Rusya’nın böyle bir denklem değişikliğine sıcak bakması olası bir durumdur, lakin Türkiye’nin vereceği garantiler tatmin edici olursa!
Çin’in böyle bir denklem değişikliğine sıcak bakması olası bir durum olarak görülmeyebilir, çünkü İran ile Suriye’nin bağlantısı olarak görülen geçiş güzergahı kesilmiş olacağından, İran ile birlikte bölgede (Suriye’de) zemin bulan ÇİN, bu duruma evet demeyecektir kanaati hakim kanaat olarak görülebilir.
Yanisi; Çin, Türkiye üzerinden geçen “Bir Kuşak Bir Yol” rotasına, alternatif çeşitlendirmek adına başka bir rota olarak oluşturmaya çabaladığı İran - Suriye geçiş güzergahını kaybederek, sadece Türkiye özerinden geçiş yapmaya mahkûm olacaktır.
AB’nin bu durumu desteklemesi olası bir durumdur, çünkü, Çin ile mücadele etme noktasında yolu yine Türkiye ile kesişmiş olacaktır.
“AB’nin Çin ile mücadele etmesi mi yoksa Türkiye ile ortak hareket etmesi mi daha yakın ihtimaldir?” diye de biz sormuş olalım…

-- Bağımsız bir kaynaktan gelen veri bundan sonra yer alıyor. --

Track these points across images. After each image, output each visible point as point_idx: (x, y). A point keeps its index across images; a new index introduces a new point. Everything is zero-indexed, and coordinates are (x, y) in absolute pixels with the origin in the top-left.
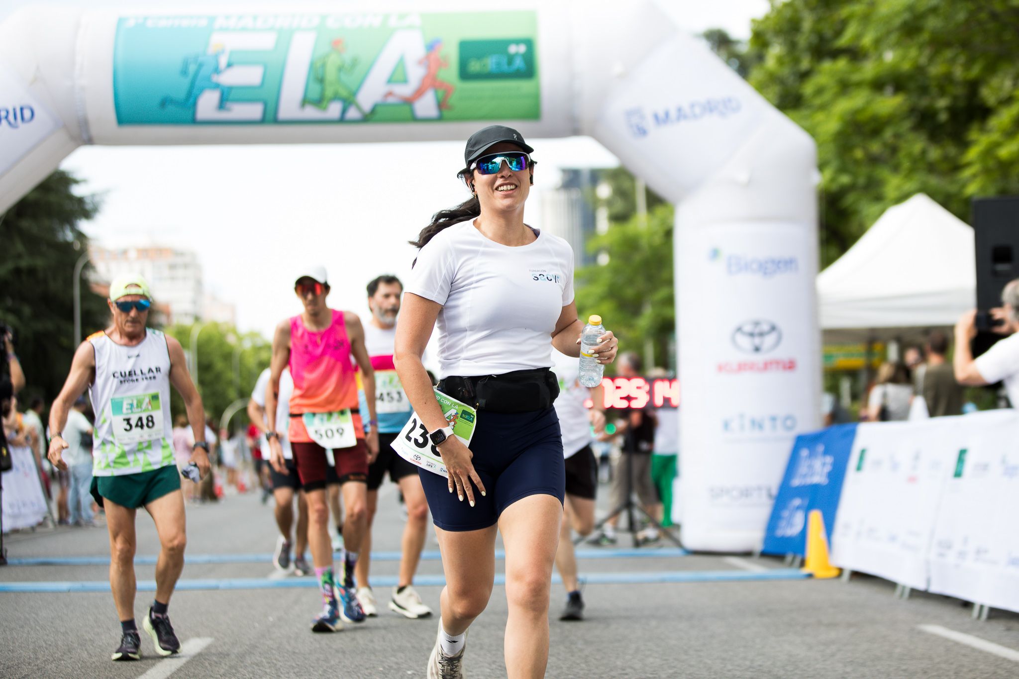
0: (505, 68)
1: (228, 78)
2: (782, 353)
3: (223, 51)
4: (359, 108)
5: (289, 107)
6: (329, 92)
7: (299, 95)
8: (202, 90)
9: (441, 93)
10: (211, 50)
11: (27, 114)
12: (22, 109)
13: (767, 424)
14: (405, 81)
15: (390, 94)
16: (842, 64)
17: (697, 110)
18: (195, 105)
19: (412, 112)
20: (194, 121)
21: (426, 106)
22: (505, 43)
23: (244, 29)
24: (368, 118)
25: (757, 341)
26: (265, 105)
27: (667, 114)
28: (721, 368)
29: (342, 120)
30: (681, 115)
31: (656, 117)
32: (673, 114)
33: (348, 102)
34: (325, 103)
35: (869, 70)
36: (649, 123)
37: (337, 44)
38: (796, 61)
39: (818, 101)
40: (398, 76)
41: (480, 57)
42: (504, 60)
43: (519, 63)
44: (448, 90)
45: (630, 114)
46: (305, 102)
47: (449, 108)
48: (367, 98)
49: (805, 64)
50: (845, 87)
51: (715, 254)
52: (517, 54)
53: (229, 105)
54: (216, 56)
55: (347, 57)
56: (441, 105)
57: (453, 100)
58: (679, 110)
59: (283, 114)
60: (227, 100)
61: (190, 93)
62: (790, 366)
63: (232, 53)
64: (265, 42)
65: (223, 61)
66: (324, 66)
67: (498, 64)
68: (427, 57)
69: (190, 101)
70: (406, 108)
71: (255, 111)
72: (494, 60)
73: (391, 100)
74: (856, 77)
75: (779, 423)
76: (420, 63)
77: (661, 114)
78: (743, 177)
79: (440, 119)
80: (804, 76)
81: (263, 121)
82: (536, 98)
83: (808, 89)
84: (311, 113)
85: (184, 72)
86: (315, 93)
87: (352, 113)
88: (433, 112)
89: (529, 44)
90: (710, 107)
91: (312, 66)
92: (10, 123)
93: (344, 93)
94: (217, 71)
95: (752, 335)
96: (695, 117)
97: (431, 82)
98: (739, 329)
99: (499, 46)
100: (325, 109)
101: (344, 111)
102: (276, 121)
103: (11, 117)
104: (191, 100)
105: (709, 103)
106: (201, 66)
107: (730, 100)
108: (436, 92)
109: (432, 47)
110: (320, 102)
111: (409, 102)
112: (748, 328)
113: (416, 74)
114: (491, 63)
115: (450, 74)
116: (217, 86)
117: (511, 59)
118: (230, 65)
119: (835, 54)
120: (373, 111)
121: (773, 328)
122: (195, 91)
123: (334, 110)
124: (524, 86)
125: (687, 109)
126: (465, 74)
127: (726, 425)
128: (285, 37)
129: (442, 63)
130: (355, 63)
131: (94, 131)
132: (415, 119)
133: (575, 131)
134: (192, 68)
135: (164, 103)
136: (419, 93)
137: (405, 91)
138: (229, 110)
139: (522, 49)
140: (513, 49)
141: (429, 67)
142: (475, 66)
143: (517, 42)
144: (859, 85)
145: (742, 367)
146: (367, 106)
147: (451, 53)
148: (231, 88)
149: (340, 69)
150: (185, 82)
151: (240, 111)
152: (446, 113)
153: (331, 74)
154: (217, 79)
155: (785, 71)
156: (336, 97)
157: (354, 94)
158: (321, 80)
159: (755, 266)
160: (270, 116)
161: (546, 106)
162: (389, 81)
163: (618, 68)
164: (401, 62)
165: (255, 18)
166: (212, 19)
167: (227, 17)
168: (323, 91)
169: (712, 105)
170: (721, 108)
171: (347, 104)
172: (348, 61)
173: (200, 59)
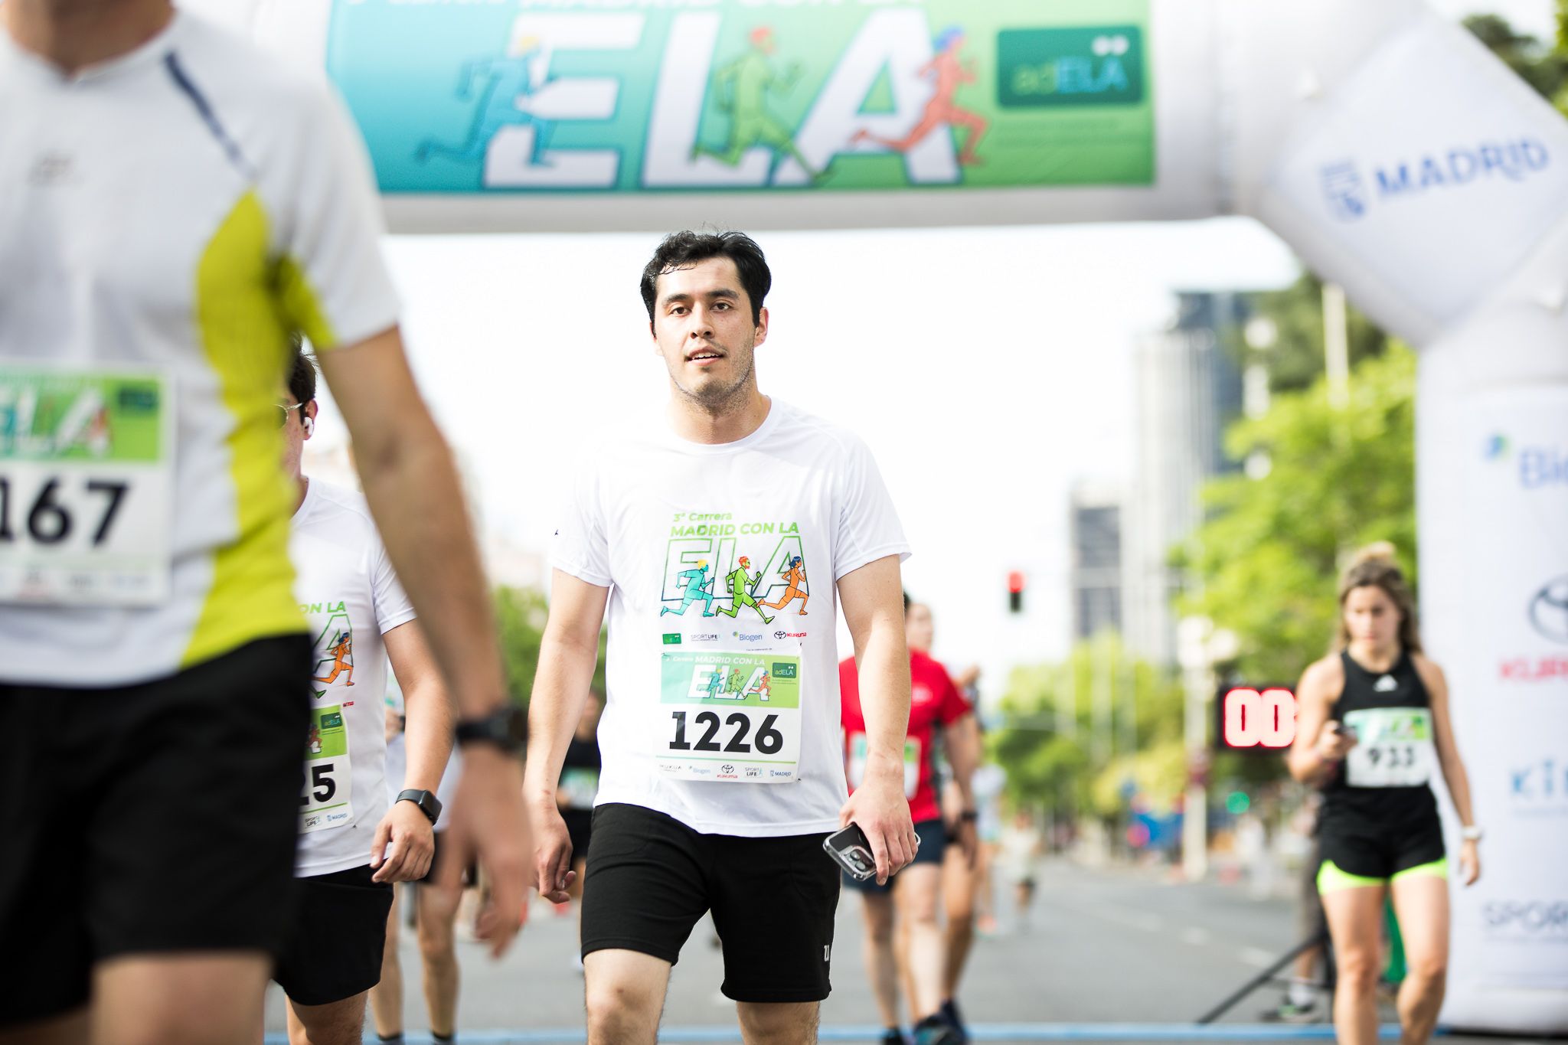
0: (1087, 84)
1: (548, 103)
3: (538, 52)
4: (802, 162)
5: (666, 160)
6: (744, 132)
7: (685, 137)
8: (498, 126)
9: (961, 133)
10: (515, 49)
14: (892, 110)
15: (862, 134)
17: (1463, 165)
18: (483, 152)
19: (905, 169)
20: (482, 187)
21: (933, 157)
22: (1090, 33)
23: (579, 8)
24: (818, 182)
26: (620, 153)
27: (1403, 173)
28: (1507, 670)
29: (769, 186)
30: (1431, 173)
31: (1382, 178)
32: (1415, 172)
33: (781, 149)
34: (736, 152)
36: (1369, 189)
37: (759, 37)
40: (878, 99)
41: (1037, 62)
42: (1085, 68)
43: (1113, 74)
44: (976, 128)
45: (1330, 172)
46: (698, 149)
47: (978, 161)
48: (818, 143)
51: (1497, 445)
52: (1110, 56)
53: (549, 156)
54: (525, 61)
55: (780, 61)
56: (962, 156)
57: (984, 147)
58: (1428, 163)
60: (547, 146)
61: (474, 134)
63: (554, 54)
64: (621, 33)
65: (539, 71)
66: (733, 79)
67: (1073, 74)
68: (935, 63)
69: (475, 146)
70: (893, 162)
71: (600, 168)
72: (1066, 68)
73: (864, 146)
76: (921, 73)
77: (1392, 173)
78: (1552, 297)
79: (959, 183)
81: (615, 187)
82: (1148, 141)
84: (709, 171)
85: (463, 92)
86: (715, 134)
87: (789, 172)
88: (945, 169)
89: (1134, 36)
90: (1488, 159)
91: (711, 80)
93: (773, 133)
94: (527, 89)
96: (1457, 177)
97: (941, 110)
98: (1543, 595)
100: (735, 164)
101: (773, 168)
102: (641, 187)
104: (477, 145)
105: (1484, 150)
106: (495, 79)
107: (1525, 146)
108: (952, 129)
109: (944, 43)
110: (725, 150)
111: (898, 149)
112: (1560, 592)
113: (913, 96)
114: (1058, 74)
115: (979, 95)
116: (526, 119)
117: (1098, 65)
118: (551, 78)
120: (829, 168)
122: (484, 129)
123: (754, 166)
124: (1123, 118)
125: (1442, 164)
126: (1009, 97)
127: (1518, 782)
128: (659, 24)
129: (963, 74)
130: (794, 73)
132: (911, 184)
133: (1224, 207)
134: (478, 84)
135: (423, 152)
136: (919, 132)
137: (892, 128)
138: (549, 165)
139: (1120, 46)
140: (1101, 46)
141: (938, 82)
142: (1027, 81)
143: (1110, 32)
145: (1549, 669)
146: (817, 158)
147: (982, 54)
148: (553, 123)
149: (766, 86)
151: (569, 167)
152: (971, 172)
153: (747, 96)
154: (524, 104)
156: (758, 141)
157: (792, 134)
158: (728, 108)
160: (629, 178)
161: (1167, 156)
162: (862, 110)
163: (1307, 84)
164: (883, 76)
168: (732, 128)
169: (1491, 155)
170: (1508, 160)
171: (778, 153)
172: (781, 70)
173: (495, 66)
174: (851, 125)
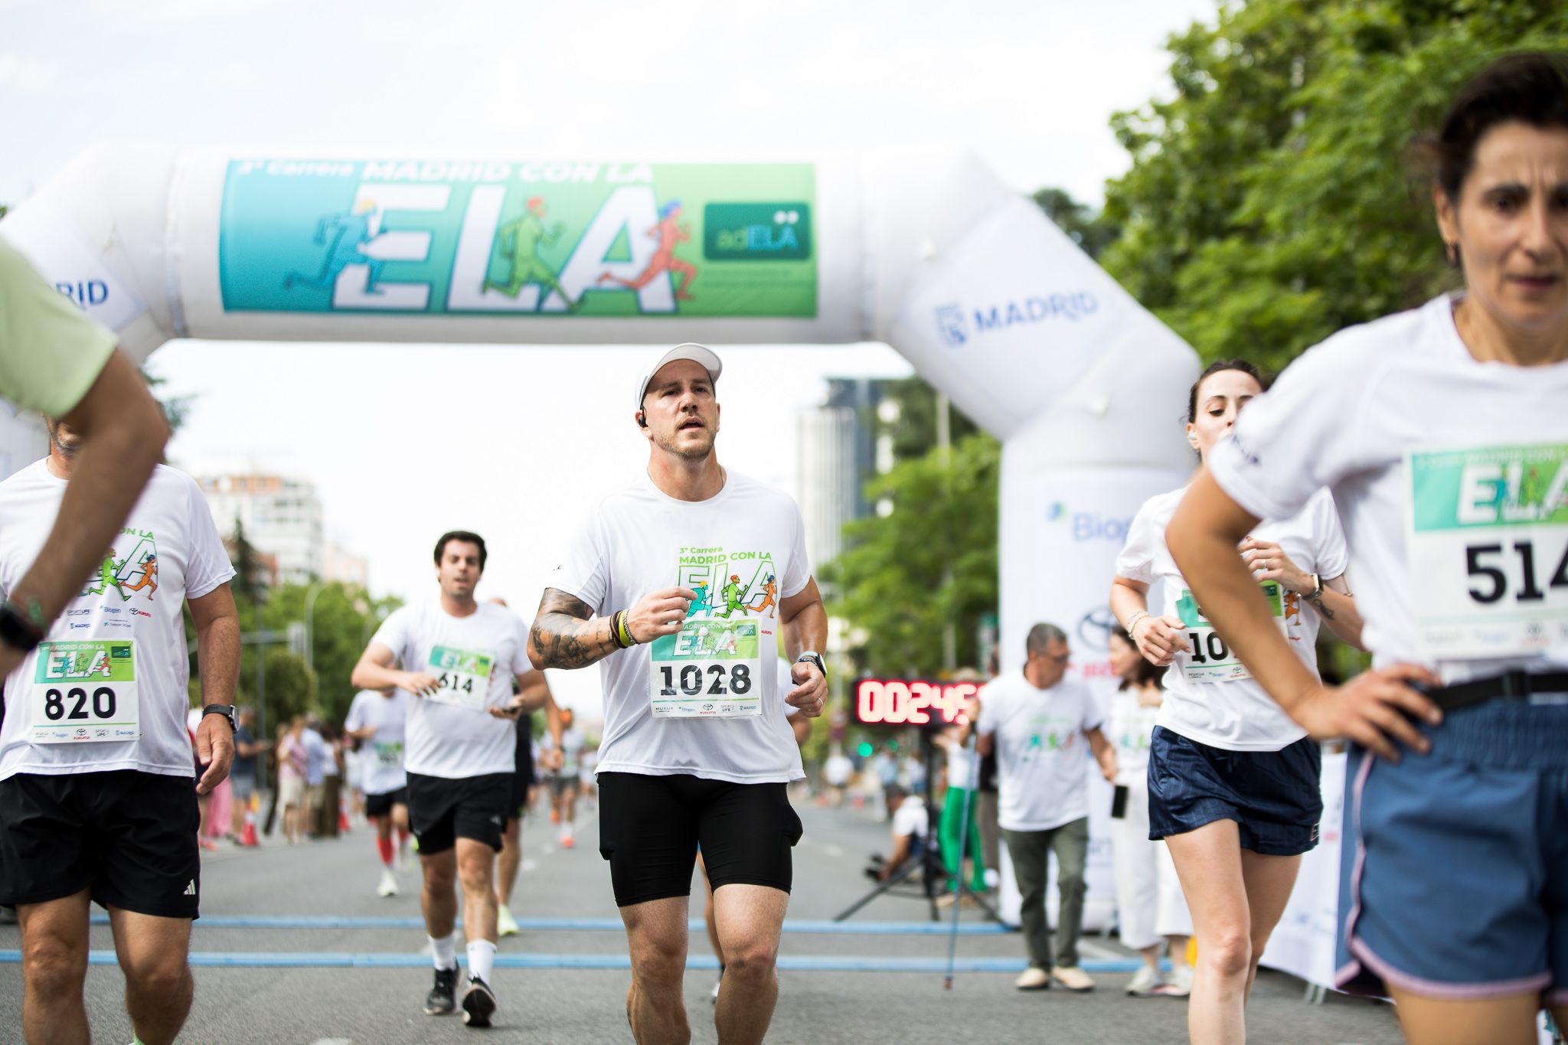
0: (769, 244)
1: (381, 249)
3: (374, 211)
4: (563, 295)
5: (465, 291)
6: (521, 272)
7: (479, 275)
8: (344, 265)
9: (677, 277)
10: (358, 209)
11: (98, 292)
12: (91, 284)
14: (629, 259)
15: (606, 276)
16: (1233, 245)
17: (1036, 309)
18: (333, 285)
19: (638, 301)
20: (331, 308)
21: (657, 294)
22: (771, 209)
23: (404, 181)
24: (574, 309)
26: (431, 287)
27: (994, 314)
29: (538, 311)
30: (1014, 315)
31: (979, 317)
32: (1003, 314)
33: (548, 285)
34: (515, 286)
35: (1271, 255)
36: (969, 325)
37: (533, 205)
38: (1170, 240)
39: (1199, 297)
40: (617, 252)
41: (733, 229)
42: (768, 233)
43: (788, 238)
44: (688, 273)
45: (941, 312)
46: (487, 285)
47: (690, 298)
48: (575, 280)
49: (1180, 245)
50: (1237, 278)
51: (1057, 511)
52: (785, 225)
53: (380, 287)
54: (365, 218)
55: (548, 223)
56: (678, 294)
57: (693, 288)
58: (1011, 308)
59: (455, 302)
60: (378, 280)
61: (326, 269)
63: (386, 213)
64: (434, 199)
65: (374, 226)
66: (515, 233)
67: (760, 240)
68: (660, 226)
69: (327, 279)
70: (630, 296)
71: (416, 296)
72: (753, 233)
73: (607, 284)
74: (1253, 265)
76: (649, 234)
77: (986, 314)
78: (1099, 405)
79: (676, 313)
80: (1180, 261)
81: (427, 311)
82: (812, 286)
83: (1185, 279)
84: (495, 300)
85: (319, 239)
87: (553, 302)
88: (667, 304)
89: (803, 210)
90: (1055, 305)
91: (498, 234)
93: (542, 274)
94: (365, 238)
96: (1033, 318)
97: (664, 261)
98: (1088, 618)
99: (761, 213)
100: (515, 295)
101: (541, 300)
102: (446, 311)
103: (75, 297)
104: (329, 278)
105: (1053, 299)
106: (343, 230)
107: (1082, 296)
108: (671, 274)
109: (666, 212)
110: (507, 285)
111: (632, 288)
113: (644, 249)
114: (748, 236)
115: (691, 250)
116: (364, 260)
117: (777, 231)
118: (383, 231)
119: (1223, 233)
120: (582, 299)
122: (333, 266)
123: (528, 297)
124: (795, 269)
125: (1021, 308)
126: (712, 252)
128: (461, 194)
129: (680, 235)
130: (558, 232)
131: (191, 320)
132: (641, 313)
133: (865, 335)
134: (330, 234)
135: (289, 281)
136: (648, 276)
137: (628, 272)
138: (380, 293)
139: (793, 217)
140: (780, 217)
141: (661, 240)
142: (726, 241)
143: (786, 208)
144: (1256, 275)
146: (574, 294)
147: (694, 221)
148: (383, 263)
149: (537, 240)
150: (321, 253)
151: (396, 295)
152: (684, 305)
153: (524, 246)
154: (362, 249)
155: (1153, 253)
156: (531, 279)
157: (557, 275)
158: (511, 256)
159: (1112, 530)
160: (437, 303)
161: (825, 298)
162: (606, 259)
163: (927, 248)
164: (623, 233)
165: (420, 165)
166: (360, 166)
167: (381, 164)
168: (513, 268)
170: (1069, 306)
171: (546, 288)
172: (549, 229)
173: (342, 221)
174: (599, 269)
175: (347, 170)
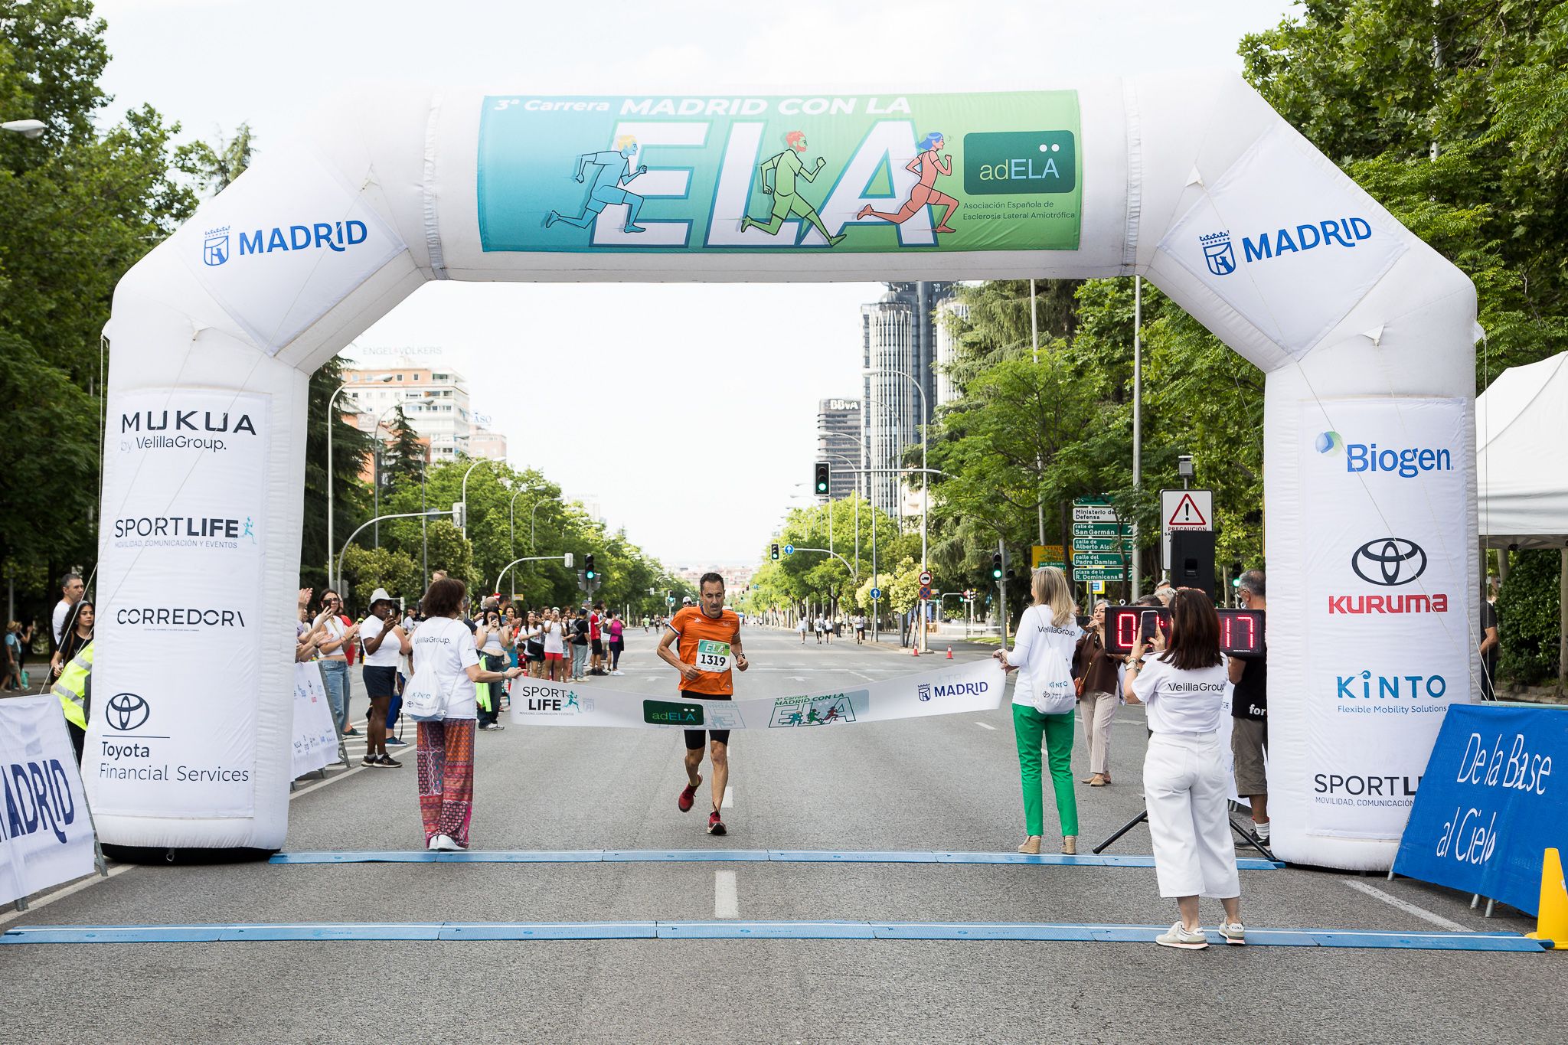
0: (1031, 176)
2: (1426, 586)
3: (634, 148)
4: (823, 231)
5: (724, 230)
9: (937, 210)
10: (616, 146)
11: (357, 232)
12: (349, 224)
13: (1405, 687)
14: (892, 195)
15: (868, 210)
17: (1308, 236)
18: (594, 219)
19: (899, 235)
20: (593, 247)
21: (918, 228)
22: (1034, 138)
23: (661, 118)
24: (833, 244)
25: (1390, 568)
26: (690, 222)
27: (1264, 239)
28: (1334, 605)
29: (798, 247)
32: (1273, 240)
33: (807, 221)
34: (775, 223)
36: (1238, 253)
37: (794, 142)
40: (878, 185)
42: (1029, 163)
43: (1051, 168)
44: (950, 206)
46: (746, 222)
47: (949, 231)
48: (834, 218)
51: (1330, 441)
52: (1050, 153)
53: (639, 225)
54: (625, 154)
55: (808, 158)
56: (937, 227)
59: (716, 238)
61: (585, 207)
62: (1441, 603)
64: (693, 135)
65: (634, 163)
66: (774, 169)
68: (919, 159)
69: (587, 218)
71: (676, 234)
75: (1421, 686)
77: (1255, 241)
79: (935, 246)
81: (686, 248)
82: (1077, 216)
85: (578, 177)
86: (760, 210)
89: (1067, 139)
90: (1327, 232)
92: (332, 246)
93: (803, 209)
95: (1383, 559)
96: (1305, 245)
97: (926, 195)
98: (1364, 550)
99: (1022, 143)
100: (775, 231)
101: (800, 237)
102: (707, 248)
103: (334, 237)
104: (589, 215)
105: (1323, 224)
106: (602, 168)
107: (1353, 220)
108: (931, 210)
109: (928, 145)
111: (893, 222)
112: (1376, 549)
114: (1012, 168)
115: (953, 184)
116: (624, 198)
117: (1040, 163)
118: (643, 169)
120: (841, 234)
121: (1415, 548)
122: (591, 205)
124: (1058, 200)
125: (1293, 234)
126: (974, 185)
127: (1342, 687)
128: (721, 129)
129: (939, 167)
131: (449, 259)
132: (903, 247)
134: (590, 171)
135: (548, 222)
136: (908, 210)
139: (1055, 147)
140: (1043, 148)
141: (921, 174)
142: (988, 173)
143: (1049, 137)
145: (1367, 605)
148: (643, 199)
149: (798, 175)
151: (656, 233)
153: (784, 182)
154: (622, 187)
157: (817, 212)
158: (771, 192)
159: (1388, 461)
160: (697, 241)
161: (1088, 230)
162: (864, 195)
163: (1195, 176)
164: (885, 163)
165: (677, 100)
166: (617, 101)
167: (638, 100)
168: (773, 205)
169: (1330, 228)
170: (1342, 233)
171: (806, 224)
172: (809, 166)
173: (601, 159)
175: (605, 106)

İnsanlığı köleleştirmeye çalışanları biraz daha düşünerek empati yapmaya ve sistemleri yıkmak yerine, sistemler kurmaya motive olmalarını hedef alarak kaleme aldığımız bu yazımızı, “bir delinin kuyuya attığı taşı, kırk akıllı çıkaramamış” sözü ile bitirelim isterseniz!